July 24, 2018
Papa John's board has adopted a limited duration stockholder rights plan, sometimes referred to as a "poison pill" defense strategy, to safeguard control of the company from embattled founder and former CEO John Schnatter.
The plan, put into action this past Sunday, has a dividend distribution of one right for each outstanding share of common stock to be distributed Aug. 2, with the action set to expire July 22, 2019, according to a press release.
The plan reduces the chance that any one person or group can gain control of the company by buying up stock without paying an appropriate control premium.
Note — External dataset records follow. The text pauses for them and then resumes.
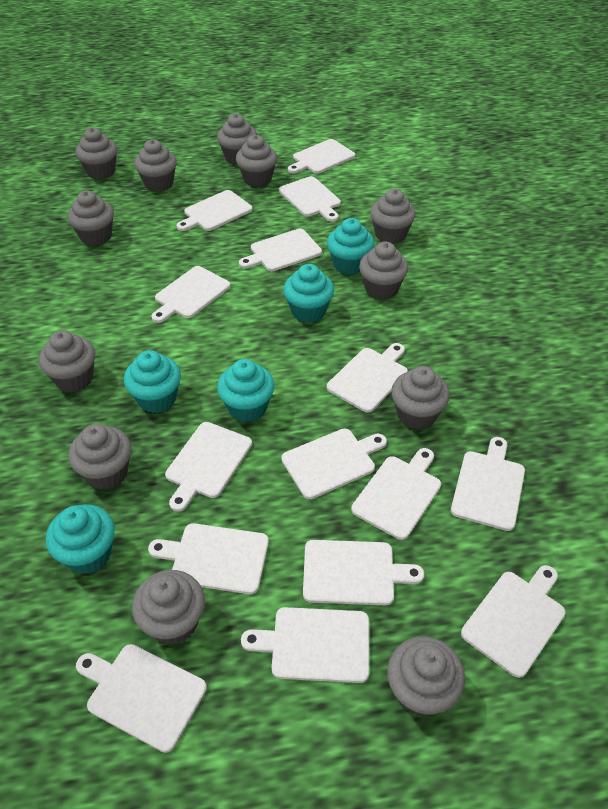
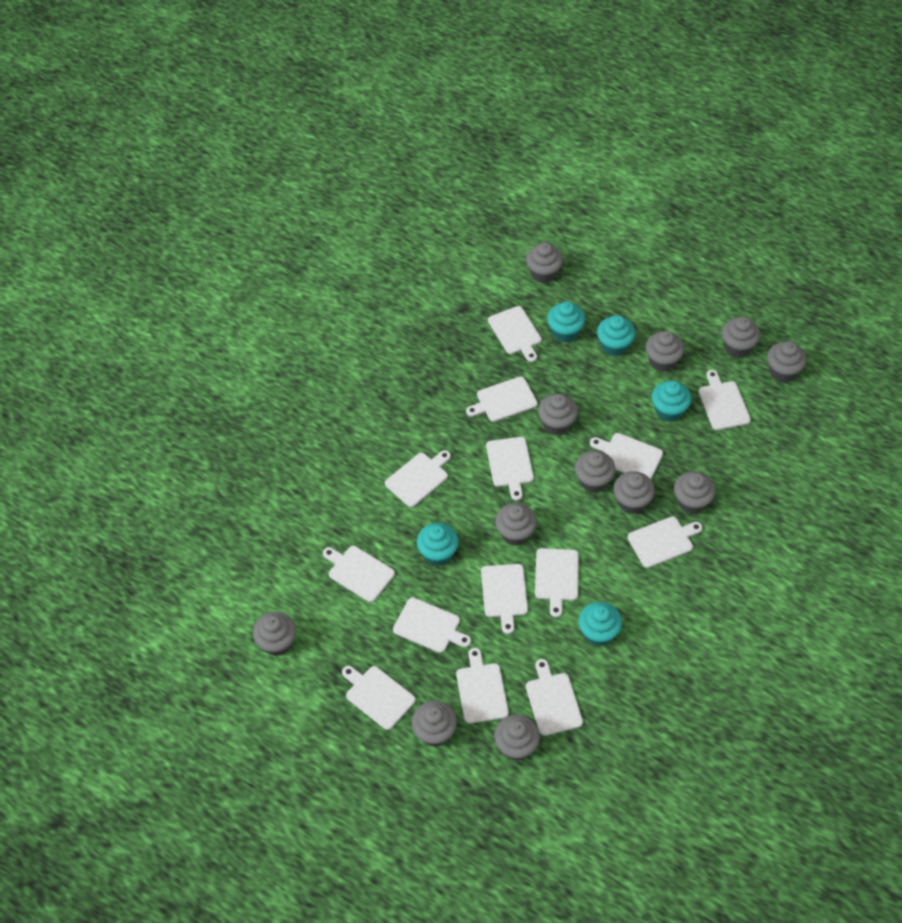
white cutting board: [76,644,207,753] [148,523,269,594] [151,266,231,323] [165,422,252,512] [177,190,253,231] [239,229,322,272] [241,607,369,683] [279,176,341,222] [281,429,387,499] [288,139,355,174] [303,540,424,605] [327,343,408,413] [351,448,441,540] [451,437,525,531] [461,565,566,678] = 15 -> [323,546,395,602] [342,666,416,730] [385,450,451,507] [393,597,471,653] [456,648,509,724] [466,376,538,422] [481,564,528,634] [486,437,534,501] [488,306,542,362] [526,659,583,736] [535,548,579,617] [590,433,663,479] [627,516,703,568] [698,370,751,430] = 14

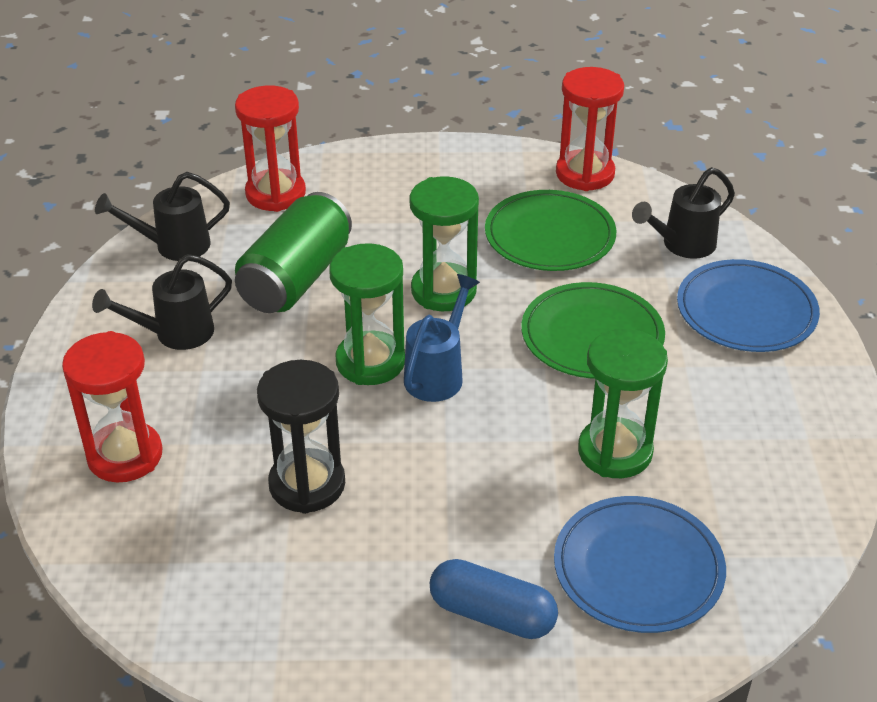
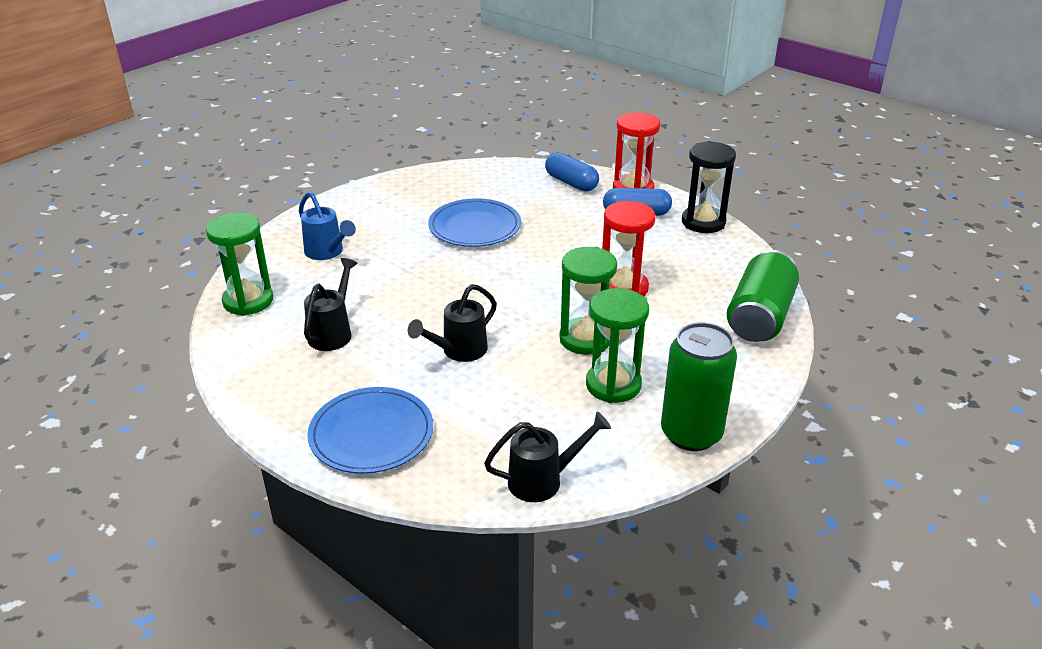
blue capsule: [430,559,558,639] = 1 -> [545,152,599,191] [603,188,672,216] = 2
green can: [235,192,352,313] = 1 -> [661,322,737,451] [727,250,799,342] = 2
green plate: [485,190,616,271] [521,282,665,379] = 2 -> none = 0
red hourglass: [62,331,163,483] [235,85,306,212] [556,67,624,191] = 3 -> [602,201,656,297] [613,112,660,189] = 2

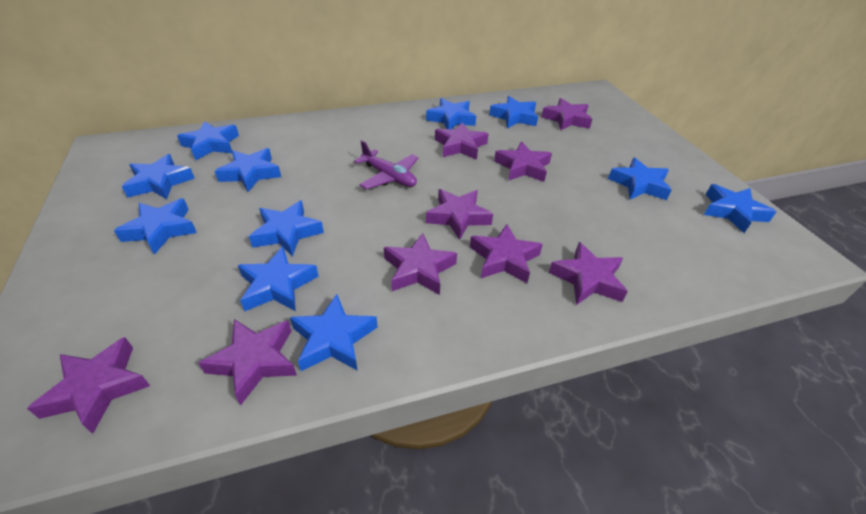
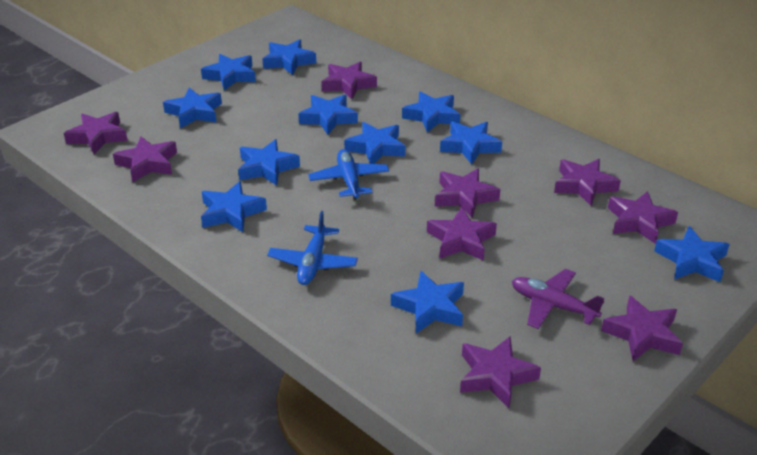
blue plane: none = 0 -> [267,211,358,285] [308,149,389,200] = 2

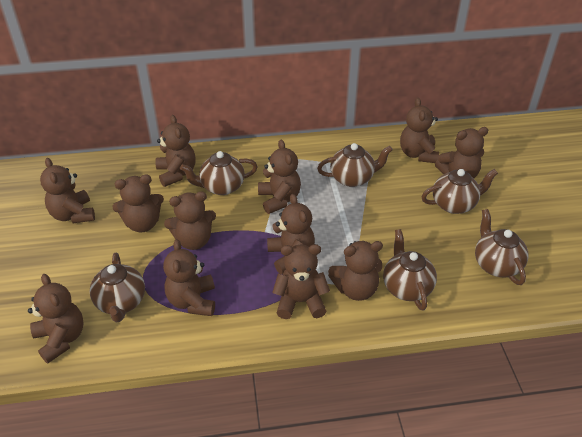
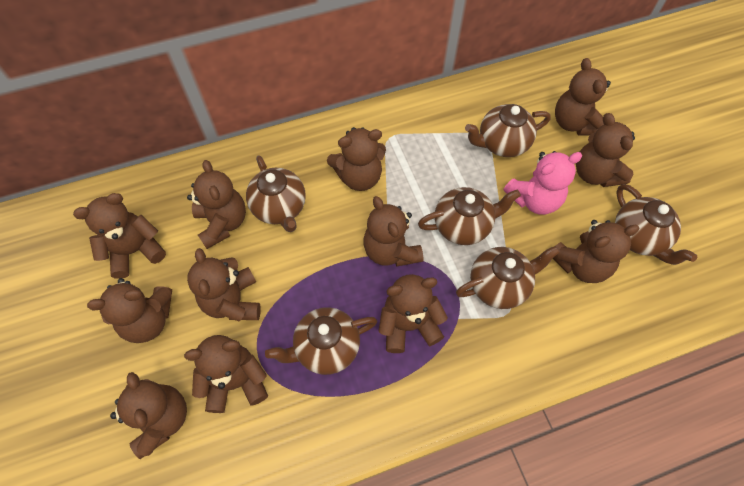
pink teddy bear: none = 0 -> [503,151,582,215] = 1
The the action was most likely taken to reduce the chance that Schnatter could gain controlling interest of the pizza chain.
Papa John's board has increasingly distanced the company from Schnatter since news first broke he used denigrating terms to refer to African-Americans on a media training call in May. He resigned his board chairmanship earlier this month, and resigned his CEO position last October following statements he made essentially blaming the company's NFL affiliation for its flagging sales.
The newly-enacted Rights Plan doesn't prevent the board from considering a fair offer of ownership that would be deemed in stockholders' best interest, but affords the governing body more time to make decisions about the company.
The Rights Plan is only acted upon if a person or group acquires beneficial ownership 15 percent or more of Papa John's common stock in a transaction not approved by the board. In such an event, all stockholders, aside from the person or group in question, has the right to buy a number of shares of common stock having a market value of twice such price, according to the release.
If the company merges or is acquired after a group or a person has bought 15 percent or more of common stock, each stockholder would have the right to buy "a number of shares of common stock of the acquiring person having a market value of twice such price." However, the person or group that triggered the Rights Plan wouldn't be able to do the same.
The release stated Schnatter and associates own more than 30 percent of common stock. While they have been "grandfathered" under the Rights Plan, Schnatter and his associates will be considered "an acquiring person" upon their acquisition of 31 percent or more of outstanding shares of common stock.